Nur drei der 50 Kirchenparlamentarier befürworten die Idee

Kirche sagt Nein zu 1000-Euro-Prämie für viele Eintritte

Kassel. Eine Erfolgsprämie für Kirchengemeinden, die besonders viele Eintritte und wenige Austritte haben - das wird es in Kassel nicht geben. 

Einen entsprechenden Vorschlag der Kirchengemeinde am Jungfernkopf hat die evangelische Stadtsynode am Mittwochabend mit großer Mehrheit abgelehnt. Nur drei der 50 Kirchenparlamentarier befürworteten die Idee.

Wie berichtet, hatte die Gemeinde Jungfernkopf beantragt, dass künftig jedes Jahr die Gemeinde mit der besten Eintrittsbilanz 1000 Euro für ihre Arbeit mit Ehrenamtlichen bekommen soll. Dazu sollten prozentual zur Gemeindegröße die Ein- und Austrittszahlen in allen 22 Gemeinden berechnet und miteinander verglichen werden. Die Eintrittsbilanz ist dabei allerdings eher eine Austrittsbilanz: Alle Gemeinden haben im vergangenen Jahr mehr Mitglieder verloren als gewonnen.

Arno Wilke

„Mit den Austritten gehen Ressourcen verloren, um Gebäude zu unterhalten, Personal anzustellen und kirchliche Arbeit zu leisten“, erläuterte Pfarrer Arno Wilke vom Jungfernkopf den Antrag vor der Synode. Mit dem jährlichen Bonus solle ein Anreiz gesetzt werden, Mitglieder zu werben und zu halten. Mit dem Zuschuss sollten Gemeinden, die hier besonders engagiert seien, gewertschätzt werden.

C. Köstner- Norbisrath

Mit der Idee stieß er auf wenig Gegenliebe bei den Synodalen. Es sei zwar ehrenwert, dass der Kirchenvorstand Jungfernkppf sich Gedanken mache, wie man Gemeinden attraktiv halten könne, sagte Pfarrer Carsten Köstner-Norbisrath (Friedenskirche, Vorderer Westen).

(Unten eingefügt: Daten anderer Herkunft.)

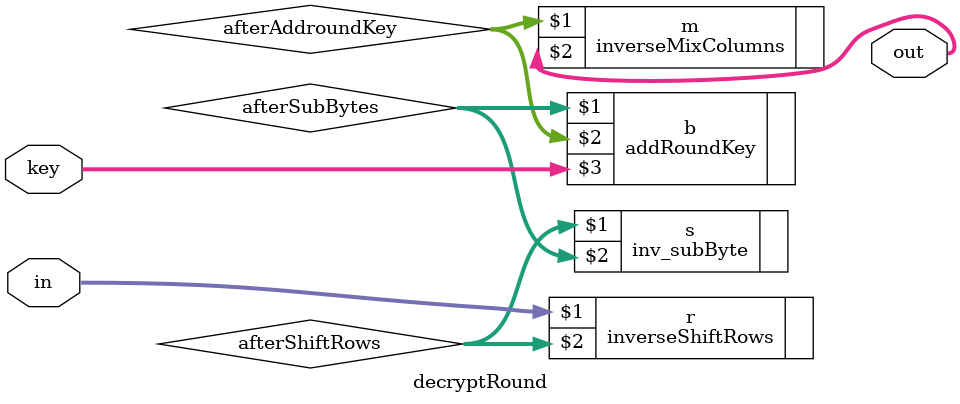
<source format=v>
module decryptRound(in,key,out);
input [127:0] in;
output [127:0] out;
input [127:0] key;
wire [127:0] afterSubBytes;
wire [127:0] afterShiftRows;
wire [127:0] afterMixColumns;
wire [127:0] afterAddroundKey;

inverseShiftRows r(in,afterShiftRows);
inv_subByte s(afterShiftRows,afterSubBytes);
addRoundKey b(afterSubBytes,afterAddroundKey,key);
inverseMixColumns m(afterAddroundKey,out);
		
endmodule
</source>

Die Anzahl der Kircheneintritte seien dabei aber kein gutes Kriterium. Die Gemeinde habe oftmals gar keinen Einfluss auf die Ein- oder Austrittsentscheidungen von Menschen. Zudem halte er die Herangehensweise mit einem finanziellen Anreiz für falsch, sagte Köstner-Norbisrath: „Dass Gemeinden in einen Wettstreit um 1000 Euro treten, wird auch in der Öffentlichkeit nicht gut ankommen.“

Sabine Kresse

Gemeinden dürften nicht zu Konkurrenten werden, sagte auch Pfarrerin Sabine Kresse (Erlöserkirche, Harleshausen). „Wir werben alle für Kircheneintritte - in welcher Gemeinde ist zweitrangig.“ Zudem gelte es, 1000 Euro nicht als Belohnung zu verteilen, sondern dorthin zu geben, wo sie gebraucht werden.